After generating production code for the engine, transmission, and hybrid energy management ECUs using Embedded Coder®, they further verified the control systems using Simulink Coder and hardware-in-the-loop (HIL) simulators with the plant models and test cases from the non-real-time verification phase. Comparing the results of these tests enabled the engineers to identify ECU integration issues.

When the hybrid powertrain hardware became available, the team was able to move quickly from HIL to prototype vehicles for confirmation testing.

The Two-Mode Hybrid powertrain has won several awards, including Technology of the Year from Automobile magazine and Green Car of the Year from Green Car Journal.

Results

  • Aggressive delivery date met. “Just nine months after we started the project, we had our first prototype vehicle running,” says Hubbard. “We would not have been able to do that without bat365 tools. The software enabled us to complete significant amounts of design work before hardware was available.”
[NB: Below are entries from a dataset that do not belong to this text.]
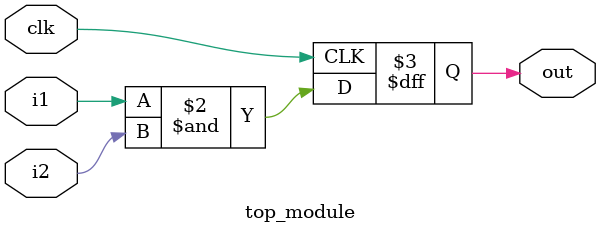
<source format=v>
module top_module (
    input clk,
    input i1,
    input i2,
    output reg out
);
    
    always @(posedge clk) begin
      out <= i1 & i2;
    end
    
endmodule
</source>
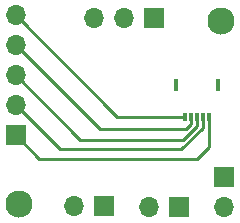
<source format=gtl>
%TF.GenerationSoftware,KiCad,Pcbnew,(6.0.7)*%
%TF.CreationDate,2023-03-06T16:25:38-05:00*%
%TF.ProjectId,joycon,6a6f7963-6f6e-42e6-9b69-6361645f7063,rev?*%
%TF.SameCoordinates,Original*%
%TF.FileFunction,Copper,L1,Top*%
%TF.FilePolarity,Positive*%
%FSLAX46Y46*%
G04 Gerber Fmt 4.6, Leading zero omitted, Abs format (unit mm)*
G04 Created by KiCad (PCBNEW (6.0.7)) date 2023-03-06 16:25:38*
%MOMM*%
%LPD*%
G01*
G04 APERTURE LIST*
%TA.AperFunction,WasherPad*%
%ADD10C,2.300000*%
%TD*%
%TA.AperFunction,ComponentPad*%
%ADD11R,1.700000X1.700000*%
%TD*%
%TA.AperFunction,ComponentPad*%
%ADD12O,1.700000X1.700000*%
%TD*%
%TA.AperFunction,SMDPad,CuDef*%
%ADD13R,0.300000X1.000000*%
%TD*%
%TA.AperFunction,SMDPad,CuDef*%
%ADD14R,0.300000X0.700000*%
%TD*%
%TA.AperFunction,Conductor*%
%ADD15C,0.250000*%
%TD*%
G04 APERTURE END LIST*
D10*
%TO.P,REF\u002A\u002A,*%
%TO.N,*%
X131100000Y-105000000D03*
%TD*%
%TO.P,REF\u002A\u002A,*%
%TO.N,*%
X148200000Y-89500000D03*
%TD*%
D11*
%TO.P,J3,1,Pin_1*%
%TO.N,Net-(J7-Pad1)*%
X142525000Y-89225000D03*
D12*
%TO.P,J3,2,Pin_2*%
%TO.N,Net-(J8-Pad1)*%
X139985000Y-89225000D03*
%TO.P,J3,3,Pin_3*%
%TO.N,Net-(J9-Pad1)*%
X137445000Y-89225000D03*
%TD*%
D11*
%TO.P,J2,1,Pin_1*%
%TO.N,Net-(J1-Pad1)*%
X130800000Y-99160000D03*
D12*
%TO.P,J2,2,Pin_2*%
%TO.N,Net-(J1-Pad2)*%
X130800000Y-96620000D03*
%TO.P,J2,3,Pin_3*%
%TO.N,Net-(J1-Pad3)*%
X130800000Y-94080000D03*
%TO.P,J2,4,Pin_4*%
%TO.N,GND*%
X130800000Y-91540000D03*
%TO.P,J2,5,Pin_5*%
%TO.N,Net-(J1-Pad5)*%
X130800000Y-89000000D03*
%TD*%
D11*
%TO.P,J7,1,Pin_1*%
%TO.N,Net-(J7-Pad1)*%
X148400000Y-102700000D03*
D12*
%TO.P,J7,2,Pin_2*%
%TO.N,GND*%
X148400000Y-105240000D03*
%TD*%
D11*
%TO.P,J8,1,Pin_1*%
%TO.N,Net-(J8-Pad1)*%
X144650000Y-105225000D03*
D12*
%TO.P,J8,2,Pin_2*%
%TO.N,GND*%
X142110000Y-105225000D03*
%TD*%
D11*
%TO.P,J9,1,Pin_1*%
%TO.N,Net-(J9-Pad1)*%
X138300000Y-105200000D03*
D12*
%TO.P,J9,2,Pin_2*%
%TO.N,GND*%
X135760000Y-105200000D03*
%TD*%
D13*
%TO.P,J1,MP2*%
%TO.N,N/C*%
X144360000Y-94950000D03*
%TO.P,J1,MP1*%
X147940000Y-94950000D03*
D14*
%TO.P,J1,5,Pin_5*%
%TO.N,Net-(J1-Pad5)*%
X145150000Y-97600000D03*
%TO.P,J1,4,Pin_4*%
%TO.N,GND*%
X145650000Y-97600000D03*
%TO.P,J1,3,Pin_3*%
%TO.N,Net-(J1-Pad3)*%
X146150000Y-97600000D03*
%TO.P,J1,2,Pin_2*%
%TO.N,Net-(J1-Pad2)*%
X146650000Y-97600000D03*
%TO.P,J1,1,Pin_1*%
%TO.N,Net-(J1-Pad1)*%
X147150000Y-97600000D03*
%TD*%
D15*
%TO.N,Net-(J1-Pad1)*%
X147150000Y-100150000D02*
X146140000Y-101160000D01*
X132800000Y-101160000D02*
X146140000Y-101160000D01*
X147150000Y-97600000D02*
X147150000Y-100150000D01*
X130800000Y-99160000D02*
X132800000Y-101160000D01*
%TO.N,Net-(J1-Pad2)*%
X130800000Y-96620000D02*
X134540000Y-100360000D01*
X134540000Y-100360000D02*
X144812792Y-100360000D01*
X146650000Y-98522792D02*
X146650000Y-97600000D01*
X144812792Y-100360000D02*
X146650000Y-98522792D01*
%TO.N,Net-(J1-Pad3)*%
X144976396Y-99560000D02*
X146150000Y-98386396D01*
X130800000Y-94080000D02*
X136280000Y-99560000D01*
X146150000Y-98386396D02*
X146150000Y-97600000D01*
X136280000Y-99560000D02*
X144976396Y-99560000D01*
%TO.N,Net-(J1-Pad5)*%
X130800000Y-89000000D02*
X139400000Y-97600000D01*
X139400000Y-97600000D02*
X145150000Y-97600000D01*
%TO.N,GND*%
X137920000Y-98660000D02*
X145240000Y-98660000D01*
X145650000Y-97938604D02*
X145625000Y-97963604D01*
X145650000Y-98250000D02*
X145650000Y-97600000D01*
X145240000Y-98660000D02*
X145650000Y-98250000D01*
X130800000Y-91540000D02*
X137920000Y-98660000D01*
X145650000Y-97600000D02*
X145650000Y-97938604D01*
%TD*%
M02*

</source>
  • Worldwide collaboration and communication enabled. GM engineers in Michigan shared Simulink models with GM engineers in Europe and Asia. As a result, teams around the world could work on different aspects of the design—such as control strategies, software design, and physics problems—at the same time, leveraging each engineer’s strengths and eliminating integration issues. “The Simulink models served as a single source of truth for teams around the world,” says Hubbard.

  • Designs reused across product lines. “We are reusing the controller architecture for additional vehicles that are in production, including the GMC Sierra and Chevy Silverado, as well as the forthcoming Chevy Volt,” says Hubbard. “The control system design for the Chevy Volt progressed quickly because we were able to reuse the controller architecture.”